The next-gen GNOME needs to change this. It really, *really* does. What I want to see is an *organic* environment; one that is designed around human interactions, tasks and concepts that we find natural, intuitive and repeatable. Do you ever have those experiences where you think “it would make sense if it worked this way, I wonder if it does” and to your surprise it does? We need to fill our desktop with these experiences. To do this, we need to understand what interactions and concepts are natural to us as humans, and work on these concepts in GNOME.

So, with time not my friend right now, here is a rough list of some organic concepts that I think we need to bear in mind in our thinking:

* **Pile Theory** – nope, nothing to do with a nasty dose of the *bum grapes*, but the idea that we all naturally collect and stack things together into piles. I think this is a fundamental concept in a desktop – collections of things. Think of archives, directories, photo sets, collections of songs, related videos – they are groups of things that we need to access both as a group and as the individual items in that group. You can see this theory in action, look at many people’s desktops and the groups of icons of related bits and pieces – we need to make it easy to great this piles. Imagine a 3D interface to this piles where a bunch of items pile on top of each other and you can explode the pile or fit it together and re-organise it in different ways.

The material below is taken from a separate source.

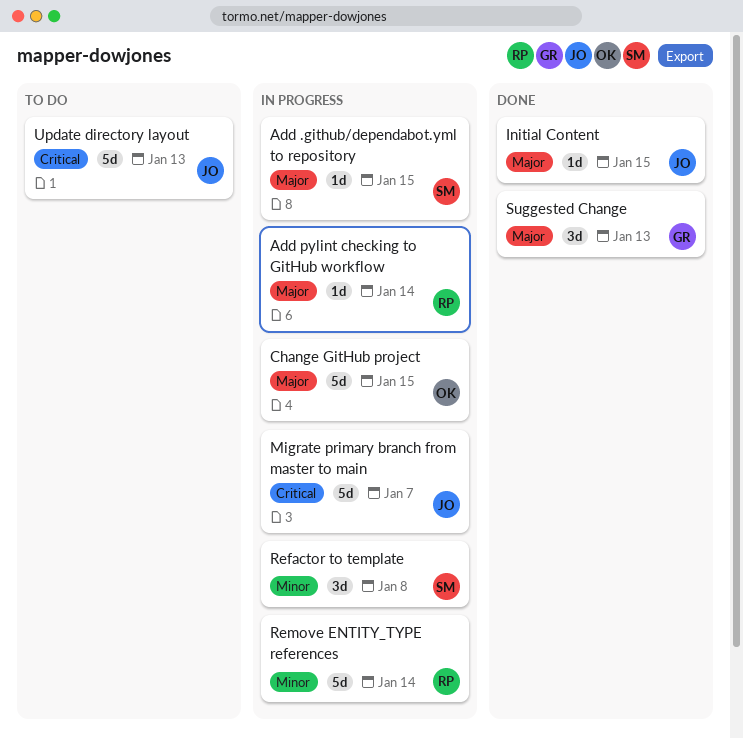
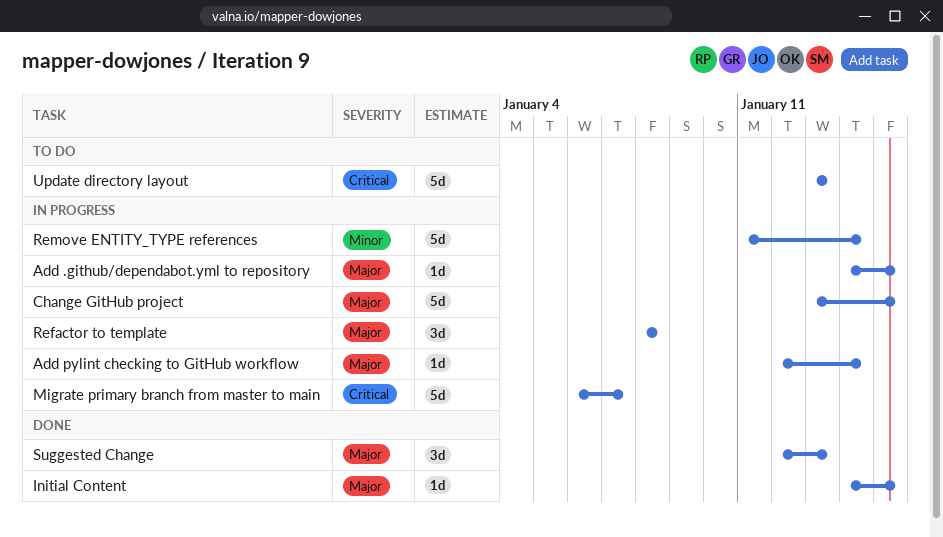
Refactor to template, priority: Minor -> Major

* **A Physical Environment** – I want to pick up documents that I am editing, spin them round and scribble notes on them, I want them to look like they are shredded when I delete them, I want to stick related things together like lego – I want a physicality to the things that happen on my desktop. A great first step with this was when Compiz put virtual desktops on a cube – it made the concept of multiple desktops more tangible. We need to apply this kind of physicality to all aspects of the desktop.
* **Contextual Tools** – something I have banged on about with Jokosher. You should only ever see tool options appear when it makes sense and when you can actually use those tools – insensitive greyed out tool options are nothing more than a distraction and a waste of space. In Jokosher, when you make a selection, the tools that can be used on that selection appear, we need to apply this concept to the entire desktop. This makes the desktop feel more organic in itself as the tools will only ever appear applicable to your context. It also makes the desktop far less cluttered and gets away from the nightmare of modal tools. We particularly want to get away from the hundreds of toolbar options available that clutter our applications. For all people have heralded the Ribbon as a great idea in Microsoft Office, I am pretty convinced that it may over-egg the pudding and confuse people with so many functional options available. We *fundamentally* need our desktop to be contextual – more on this later.

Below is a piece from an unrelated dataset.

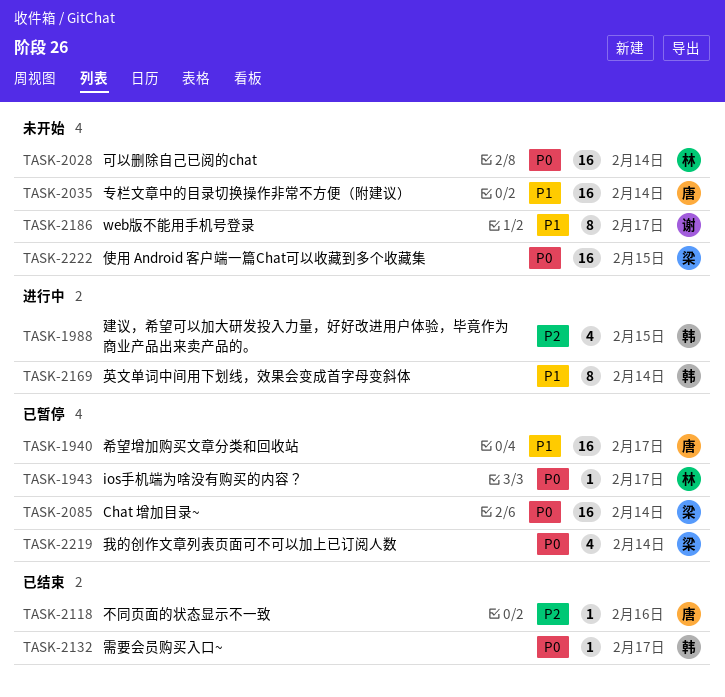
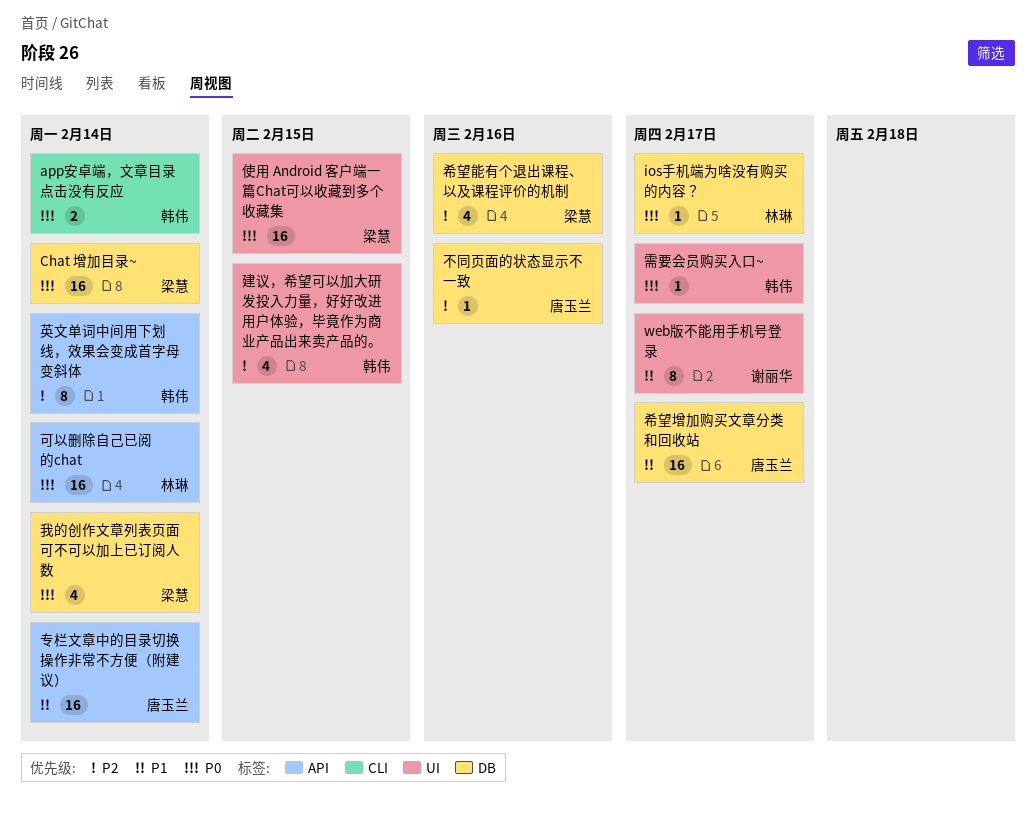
app安卓端，文章目录点击没有反应: none -> present
希望能有个退出课程、以及课程评价的机制: none -> present
英文单词中间用下划线，效果会变成首字母变斜体, priority: P1 -> P2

* **Two Handed Interaction** – some of the work with multiple mouse pointers makes this possible. For some applications this makes perfect sense. Think of a 3D modeller such as Blender – the most natural modelling process is sculpting using your hands, and this requires two hands. Think about putting things in other things – it makes sense to hold the container open to put the things in it (like when you put items in a carrier bag). Naturally there is a hardware implication for this which will delay its adoption.

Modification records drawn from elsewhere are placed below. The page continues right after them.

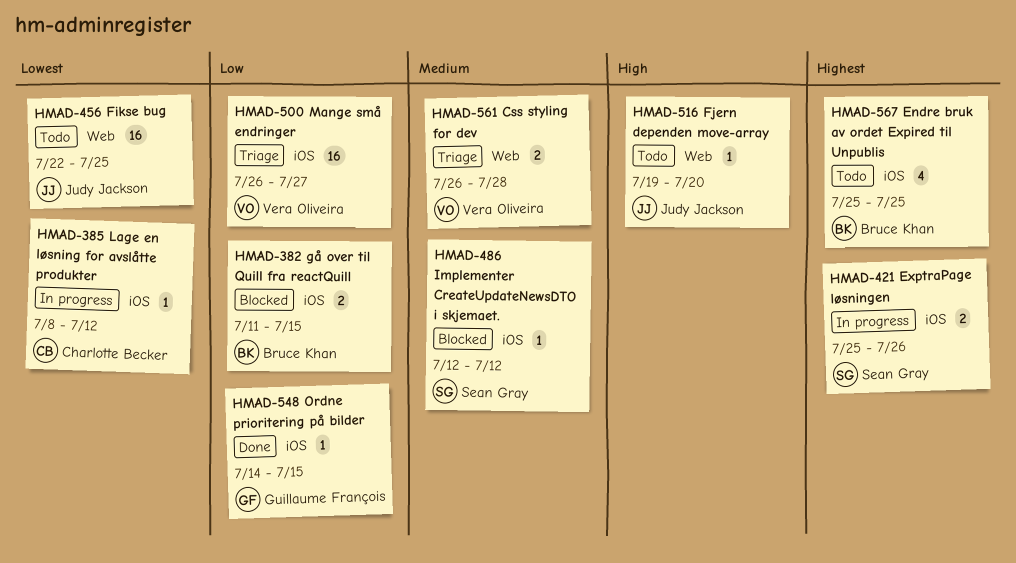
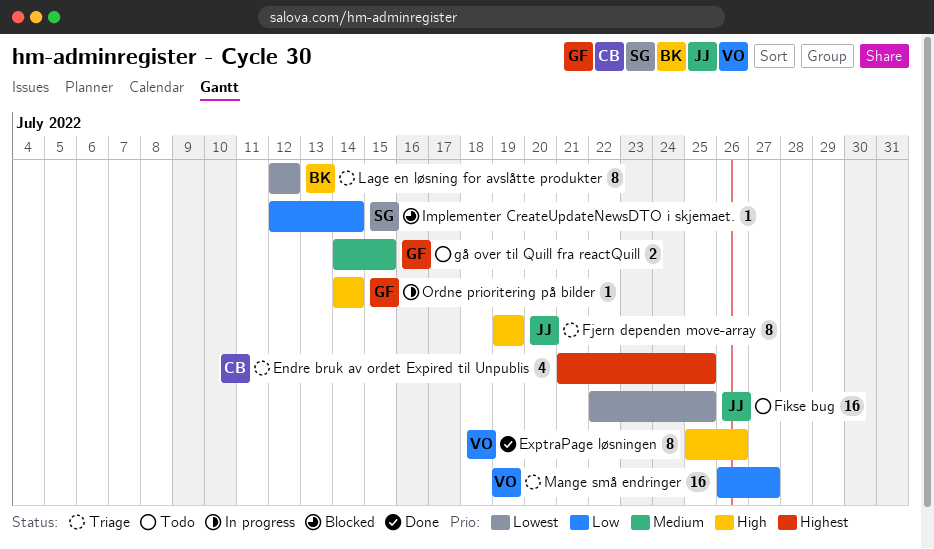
Css styling for dev: present -> none
Endre bruk av ordet Expired til Unpublis, status: Todo -> Triage
Endre bruk av ordet Expired til Unpublis, owner: Bruce Khan -> Charlotte Becker
Endre bruk av ordet Expired til Unpublis, start: Jul 25 -> Jul 21
ExptraPage løsningen, status: In progress -> Done
ExptraPage løsningen, owner: Sean Gray -> Vera Oliveira
ExptraPage løsningen, priority: Highest -> High
ExptraPage løsningen, estimate: 2 -> 8
Fjern dependen move-array, status: Todo -> Triage
Fjern dependen move-array, estimate: 1 -> 8
Fjern dependen move-array, due: Jul 20 -> Jul 19
gå over til Quill fra reactQuill, status: Blocked -> Todo
gå over til Quill fra reactQuill, owner: Bruce Khan -> Guillaume François
gå over til Quill fra reactQuill, priority: Low -> Medium
gå over til Quill fra reactQuill, start: Jul 11 -> Jul 14
Implementer CreateUpdateNewsDTO i skjemaet., priority: Medium -> Low
Implementer CreateUpdateNewsDTO i skjemaet., due: Jul 12 -> Jul 14
Lage en løsning for avslåtte produkter, status: In progress -> Triage
Lage en løsning for avslåtte produkter, owner: Charlotte Becker -> Bruce Khan
Lage en løsning for avslåtte produkter, estimate: 1 -> 8
Lage en løsning for avslåtte produkter, start: Jul 8 -> Jul 12
Ordne prioritering på bilder, status: Done -> In progress
Ordne prioritering på bilder, priority: Low -> High
Ordne prioritering på bilder, due: Jul 15 -> Jul 14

* **Real Contextual Working** – a while back I wrote up my thoughts for a [project desktop](https://www.oreillynet.com/onlamp/blog/2005/04/remixing_how_we_use_the_open_s.html). We need our applications to be aware of what the user *wants to do* and ensure they are organic enough to evolve into a form that is condusive to that task.

With the growth in 3D technology, we have the opportunity to make all of this happen. This is just a collection of rough notes, but at GUADEC I hope to flesh some of these ideas out with other people. We need to break down the barriers to interaction, but also be brave enough to stand up and set a direction, which was the point of the segment. If I had my own way, I would love to blow off a week and spend all week designing a bunch of mock-ups. I have a fairly clear idea in my head how this kind of stuff would work, inspired from various interfaces and concepts, but I just don’t have the time to mock it up.